The following is a summary of the year-to-date 2014 transactions related to the Company’s 6% Notes:

 

Principal as of December 31, 2013   $ 468,680  
Accrued and unpaid interest as of December 31, 2013     46,196  
Debt discount     (102,096 )
   Principal and accrued interest as of December 31, 2013, net of debt discount     412,780  
         
Accrued and unpaid interest January - March 2014     6,505  
Principal converted January - March 2014     (30,000 )
Interest converted January - March 2014     (2,901 )
Debt discount amortized January - March 2014     24,453  
   Principal and accrued interest as of March 31, 2014, net of debt discount   $ 410,837  

 

On April 10, 2014, as a result of the suspension in the trading of the Company’s securities, the Company went into default on these 6% senior secured convertible notes (see “NOTE 23 – SUBSEQUENT EVENTS”).
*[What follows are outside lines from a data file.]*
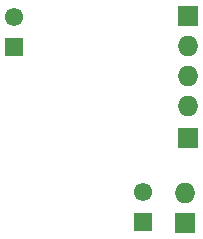
<source format=gbs>
G04 #@! TF.FileFunction,Soldermask,Bot*
%FSLAX46Y46*%
G04 Gerber Fmt 4.6, Leading zero omitted, Abs format (unit mm)*
G04 Created by KiCad (PCBNEW 4.0.4-stable) date 06/27/18 00:46:24*
%MOMM*%
%LPD*%
G01*
G04 APERTURE LIST*
%ADD10C,0.150000*%
%ADD11R,1.730000X1.730000*%
%ADD12O,1.730000X1.730000*%
%ADD13R,1.554000X1.554000*%
%ADD14C,1.554000*%
G04 APERTURE END LIST*
D10*
D11*
X295990000Y-144510000D03*
D12*
X295990000Y-141970000D03*
D11*
X296270000Y-126950000D03*
D12*
X296270000Y-129490000D03*
X296270000Y-132030000D03*
X296270000Y-134570000D03*
D13*
X281500000Y-129560000D03*
D14*
X281500000Y-127020000D03*
D13*
X292380000Y-144450000D03*
D14*
X292380000Y-141910000D03*
D11*
X296270000Y-137280000D03*
M02*

</source>
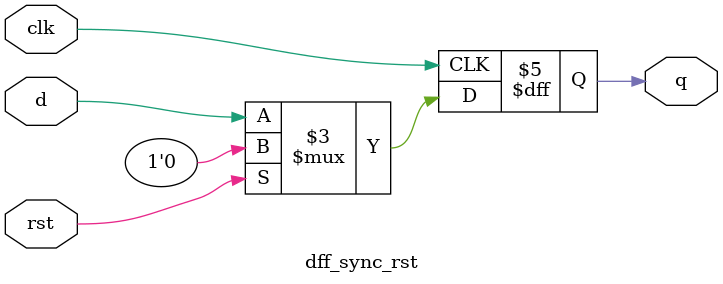
<source format=v>
`timescale 1ns / 1ps


module dff_sync_rst(
    input      clk,rst,
    input      d,
    output reg q
    );
    always@(posedge clk)
        begin
            if(rst)
                q <= 1'b0;
            else
                q <= d;
        end
endmodule

</source>
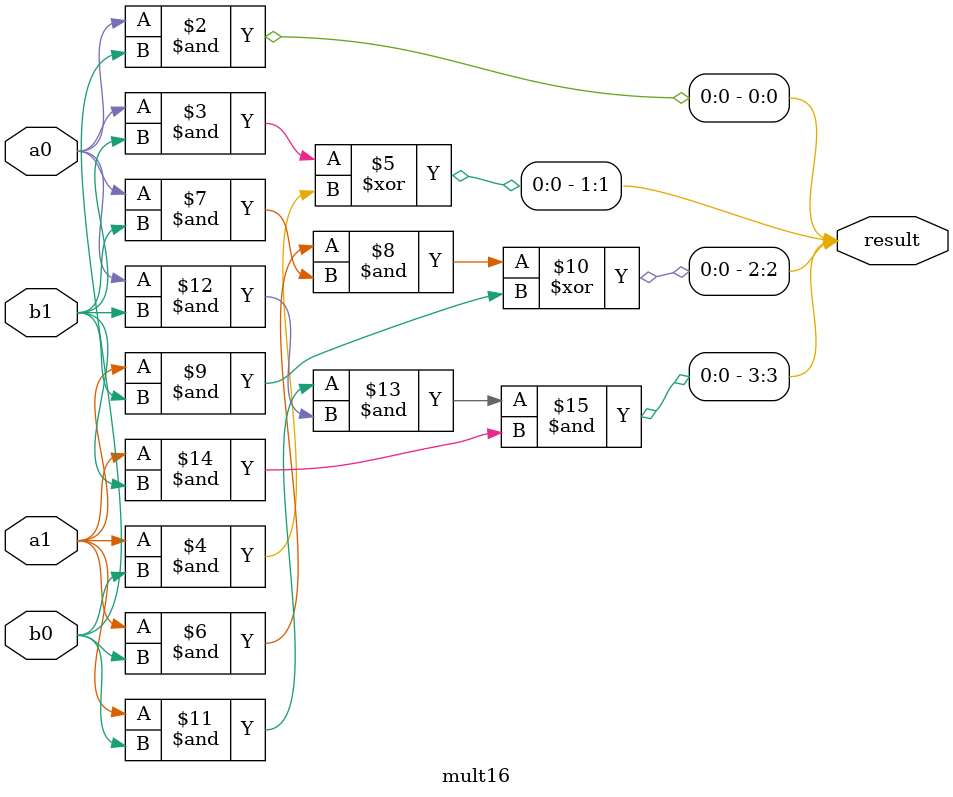
<source format=v>
module mult16 (input a1,a0,b1,b0,
            output reg [3:0] result);

    always @(*) begin
        result[0] = a0 & b0;
        result[1] = (a0 & b1) ^ (a1 & b0);
        result[2] = ((a1 & b0) & (a0 & b1)) ^ (a1 & b1);
        result[3] = ((a1 & b0) & (a0 & b1)) & (a1 & b1);       
    end
endmodule

</source>
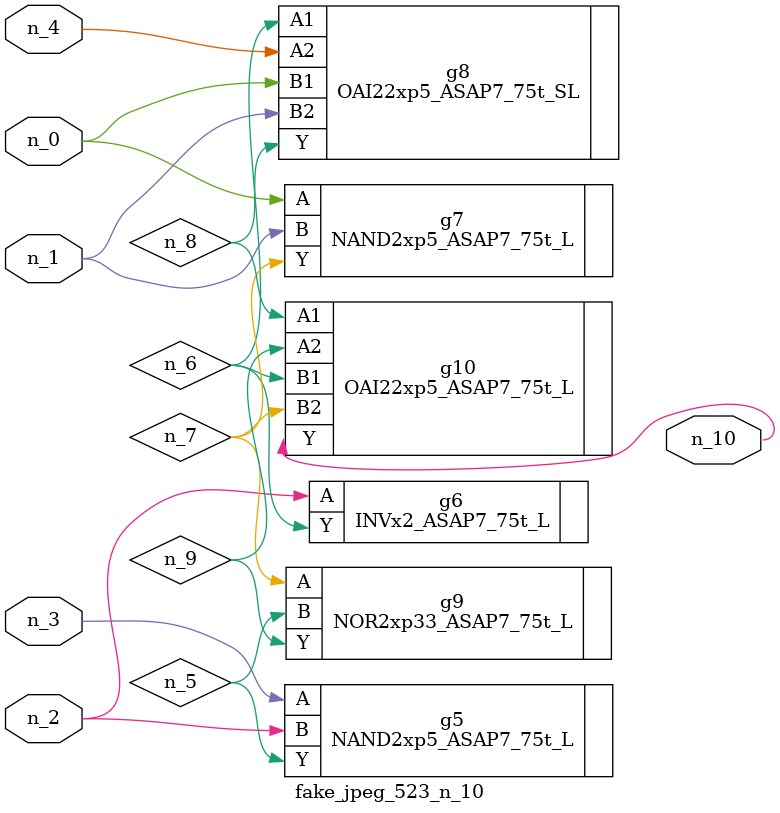
<source format=v>
module fake_jpeg_523_n_10 (n_3, n_2, n_1, n_0, n_4, n_10);

input n_3;
input n_2;
input n_1;
input n_0;
input n_4;

output n_10;

wire n_8;
wire n_9;
wire n_6;
wire n_5;
wire n_7;

NAND2xp5_ASAP7_75t_L g5 ( 
.A(n_3),
.B(n_2),
.Y(n_5)
);

INVx2_ASAP7_75t_L g6 ( 
.A(n_2),
.Y(n_6)
);

NAND2xp5_ASAP7_75t_L g7 ( 
.A(n_0),
.B(n_1),
.Y(n_7)
);

OAI22xp5_ASAP7_75t_SL g8 ( 
.A1(n_6),
.A2(n_4),
.B1(n_0),
.B2(n_1),
.Y(n_8)
);

OAI22xp5_ASAP7_75t_L g10 ( 
.A1(n_8),
.A2(n_9),
.B1(n_6),
.B2(n_7),
.Y(n_10)
);

NOR2xp33_ASAP7_75t_L g9 ( 
.A(n_7),
.B(n_5),
.Y(n_9)
);


endmodule
</source>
As a result, the Company is now accruing interest on these notes at the applicable “default” rate of interest as stipulated in the note agreements. Furthermore, as a result of being in default on these notes, the Holders can, at their sole discretion, call these notes. Although no such action has been taken by the Holders at the time of this filing, the Company has reclassified these notes as a current liability rather than long-term debt.